__Task goal__
When a line in the records contains the string "IccJsonUtil", copy that line.

─── Data

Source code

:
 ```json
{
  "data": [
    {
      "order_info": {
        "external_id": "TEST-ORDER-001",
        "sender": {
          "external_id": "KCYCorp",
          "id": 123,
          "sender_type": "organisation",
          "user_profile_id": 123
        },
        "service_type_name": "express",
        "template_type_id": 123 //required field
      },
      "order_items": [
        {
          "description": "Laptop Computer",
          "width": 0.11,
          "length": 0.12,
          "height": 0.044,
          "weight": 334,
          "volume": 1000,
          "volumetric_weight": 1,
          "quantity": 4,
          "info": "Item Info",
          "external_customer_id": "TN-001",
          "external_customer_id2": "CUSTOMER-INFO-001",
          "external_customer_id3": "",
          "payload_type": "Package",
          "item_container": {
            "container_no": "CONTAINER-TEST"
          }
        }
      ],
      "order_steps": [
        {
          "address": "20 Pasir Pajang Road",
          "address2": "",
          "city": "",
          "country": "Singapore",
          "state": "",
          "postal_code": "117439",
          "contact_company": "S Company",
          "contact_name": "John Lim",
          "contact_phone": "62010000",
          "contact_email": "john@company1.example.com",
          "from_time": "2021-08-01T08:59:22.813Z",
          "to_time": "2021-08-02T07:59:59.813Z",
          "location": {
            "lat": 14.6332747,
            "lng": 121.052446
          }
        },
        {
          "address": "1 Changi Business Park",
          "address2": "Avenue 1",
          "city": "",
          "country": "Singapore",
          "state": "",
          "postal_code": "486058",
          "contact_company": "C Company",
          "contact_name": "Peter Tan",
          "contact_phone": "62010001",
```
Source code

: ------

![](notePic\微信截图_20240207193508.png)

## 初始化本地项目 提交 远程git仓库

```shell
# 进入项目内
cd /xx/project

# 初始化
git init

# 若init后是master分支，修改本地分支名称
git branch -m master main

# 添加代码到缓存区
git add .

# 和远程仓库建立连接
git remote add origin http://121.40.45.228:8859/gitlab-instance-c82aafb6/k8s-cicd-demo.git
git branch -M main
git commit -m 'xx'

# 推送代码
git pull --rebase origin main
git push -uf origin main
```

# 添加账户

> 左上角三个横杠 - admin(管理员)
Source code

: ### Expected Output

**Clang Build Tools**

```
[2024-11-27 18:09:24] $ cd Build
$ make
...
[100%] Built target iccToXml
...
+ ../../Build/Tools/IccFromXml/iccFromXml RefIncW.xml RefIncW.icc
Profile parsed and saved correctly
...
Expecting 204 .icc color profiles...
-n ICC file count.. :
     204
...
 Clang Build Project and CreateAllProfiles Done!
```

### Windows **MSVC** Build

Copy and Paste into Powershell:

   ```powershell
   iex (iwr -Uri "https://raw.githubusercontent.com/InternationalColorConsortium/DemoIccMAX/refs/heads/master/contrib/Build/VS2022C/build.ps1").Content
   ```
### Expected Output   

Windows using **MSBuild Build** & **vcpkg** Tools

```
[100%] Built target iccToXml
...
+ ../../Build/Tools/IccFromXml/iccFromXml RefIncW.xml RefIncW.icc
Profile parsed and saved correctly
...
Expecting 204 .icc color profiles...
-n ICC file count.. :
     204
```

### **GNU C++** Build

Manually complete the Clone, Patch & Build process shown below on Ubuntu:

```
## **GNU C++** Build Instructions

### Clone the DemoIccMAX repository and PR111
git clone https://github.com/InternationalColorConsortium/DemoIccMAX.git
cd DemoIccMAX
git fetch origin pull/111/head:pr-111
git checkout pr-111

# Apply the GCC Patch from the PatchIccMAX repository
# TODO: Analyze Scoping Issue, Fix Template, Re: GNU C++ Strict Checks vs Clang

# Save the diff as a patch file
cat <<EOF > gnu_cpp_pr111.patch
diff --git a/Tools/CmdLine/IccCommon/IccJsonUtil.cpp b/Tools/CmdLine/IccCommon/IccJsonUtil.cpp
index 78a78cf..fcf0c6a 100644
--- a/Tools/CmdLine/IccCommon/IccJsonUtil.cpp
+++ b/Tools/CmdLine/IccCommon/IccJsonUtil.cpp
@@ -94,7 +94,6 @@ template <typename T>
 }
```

──────

__Solution for this exercise__
diff --git a/Tools/CmdLine/IccCommon/IccJsonUtil.cpp b/Tools/CmdLine/IccCommon/IccJsonUtil.cpp
--- a/Tools/CmdLine/IccCommon/IccJsonUtil.cpp
+++ b/Tools/CmdLine/IccCommon/IccJsonUtil.cpp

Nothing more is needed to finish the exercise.